[A block of data]
═══

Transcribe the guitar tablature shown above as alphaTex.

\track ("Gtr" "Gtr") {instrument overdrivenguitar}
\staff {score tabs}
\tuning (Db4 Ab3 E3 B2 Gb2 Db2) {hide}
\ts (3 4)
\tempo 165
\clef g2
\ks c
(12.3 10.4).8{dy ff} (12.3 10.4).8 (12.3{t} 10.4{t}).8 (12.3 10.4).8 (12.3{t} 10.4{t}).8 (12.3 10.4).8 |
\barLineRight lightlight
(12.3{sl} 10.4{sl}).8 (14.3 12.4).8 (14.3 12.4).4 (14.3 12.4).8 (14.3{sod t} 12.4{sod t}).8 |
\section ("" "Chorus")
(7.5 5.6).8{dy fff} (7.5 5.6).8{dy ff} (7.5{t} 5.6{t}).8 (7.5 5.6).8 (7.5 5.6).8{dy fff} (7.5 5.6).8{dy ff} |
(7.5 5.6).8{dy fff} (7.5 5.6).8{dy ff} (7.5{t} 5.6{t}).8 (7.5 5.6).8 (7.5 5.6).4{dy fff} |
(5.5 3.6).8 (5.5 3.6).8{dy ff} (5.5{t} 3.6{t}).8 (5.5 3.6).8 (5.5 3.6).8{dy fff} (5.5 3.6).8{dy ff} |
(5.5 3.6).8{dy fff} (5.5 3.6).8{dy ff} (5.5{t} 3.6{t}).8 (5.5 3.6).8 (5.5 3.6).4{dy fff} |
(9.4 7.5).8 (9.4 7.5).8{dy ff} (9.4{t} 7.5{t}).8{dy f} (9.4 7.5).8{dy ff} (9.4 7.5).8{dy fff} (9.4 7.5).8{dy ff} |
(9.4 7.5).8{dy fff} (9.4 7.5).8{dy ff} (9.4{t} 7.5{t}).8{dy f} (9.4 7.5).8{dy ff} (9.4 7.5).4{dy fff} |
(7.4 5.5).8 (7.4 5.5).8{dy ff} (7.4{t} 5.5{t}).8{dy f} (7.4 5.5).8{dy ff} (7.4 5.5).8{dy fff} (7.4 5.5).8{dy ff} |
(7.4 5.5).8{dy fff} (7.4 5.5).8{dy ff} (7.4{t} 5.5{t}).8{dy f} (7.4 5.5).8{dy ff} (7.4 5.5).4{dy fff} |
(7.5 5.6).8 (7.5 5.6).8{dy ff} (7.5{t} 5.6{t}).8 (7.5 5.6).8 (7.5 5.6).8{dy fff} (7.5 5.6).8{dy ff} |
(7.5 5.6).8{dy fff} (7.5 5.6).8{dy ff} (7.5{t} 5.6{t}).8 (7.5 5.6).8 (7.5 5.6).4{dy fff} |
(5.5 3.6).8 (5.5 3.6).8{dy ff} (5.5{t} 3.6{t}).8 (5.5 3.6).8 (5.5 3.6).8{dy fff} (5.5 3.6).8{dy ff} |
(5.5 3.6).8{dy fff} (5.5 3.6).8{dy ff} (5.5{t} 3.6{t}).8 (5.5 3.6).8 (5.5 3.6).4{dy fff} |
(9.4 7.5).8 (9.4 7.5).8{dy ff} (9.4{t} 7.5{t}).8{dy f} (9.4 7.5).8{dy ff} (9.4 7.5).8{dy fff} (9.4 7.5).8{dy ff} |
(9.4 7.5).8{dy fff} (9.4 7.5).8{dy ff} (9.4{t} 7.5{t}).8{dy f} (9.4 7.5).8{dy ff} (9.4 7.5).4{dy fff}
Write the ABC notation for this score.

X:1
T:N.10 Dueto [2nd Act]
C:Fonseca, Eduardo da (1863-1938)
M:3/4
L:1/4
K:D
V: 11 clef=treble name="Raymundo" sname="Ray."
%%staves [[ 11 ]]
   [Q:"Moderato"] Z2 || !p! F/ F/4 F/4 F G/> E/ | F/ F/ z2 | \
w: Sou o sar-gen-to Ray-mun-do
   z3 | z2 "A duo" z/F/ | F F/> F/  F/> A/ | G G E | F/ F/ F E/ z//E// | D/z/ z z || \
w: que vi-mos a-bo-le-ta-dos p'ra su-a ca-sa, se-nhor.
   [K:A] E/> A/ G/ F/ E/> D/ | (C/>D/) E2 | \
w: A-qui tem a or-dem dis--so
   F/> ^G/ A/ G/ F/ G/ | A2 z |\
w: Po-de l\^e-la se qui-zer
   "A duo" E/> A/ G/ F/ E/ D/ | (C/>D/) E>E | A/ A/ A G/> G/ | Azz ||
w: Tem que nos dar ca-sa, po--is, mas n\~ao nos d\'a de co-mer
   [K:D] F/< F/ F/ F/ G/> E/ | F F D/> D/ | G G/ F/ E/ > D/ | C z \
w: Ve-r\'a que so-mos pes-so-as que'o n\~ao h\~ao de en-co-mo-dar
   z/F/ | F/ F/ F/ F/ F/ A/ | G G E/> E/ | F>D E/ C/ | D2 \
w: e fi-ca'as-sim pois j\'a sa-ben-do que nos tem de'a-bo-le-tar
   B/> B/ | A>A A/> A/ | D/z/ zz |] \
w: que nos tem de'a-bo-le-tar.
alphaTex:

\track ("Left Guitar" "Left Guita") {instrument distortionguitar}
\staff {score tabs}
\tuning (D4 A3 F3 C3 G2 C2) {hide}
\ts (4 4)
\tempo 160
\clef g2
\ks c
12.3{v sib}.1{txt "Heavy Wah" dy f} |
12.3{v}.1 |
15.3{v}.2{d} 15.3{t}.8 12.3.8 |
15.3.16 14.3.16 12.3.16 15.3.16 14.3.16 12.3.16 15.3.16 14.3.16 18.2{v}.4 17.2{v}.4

═══

Find every line in the entries above that contains the string "hide" and copy each of those lines.

\tuning (Db4 Ab3 E3 B2 Gb2 Db2) {hide}
\tuning (D4 A3 F3 C3 G2 C2) {hide}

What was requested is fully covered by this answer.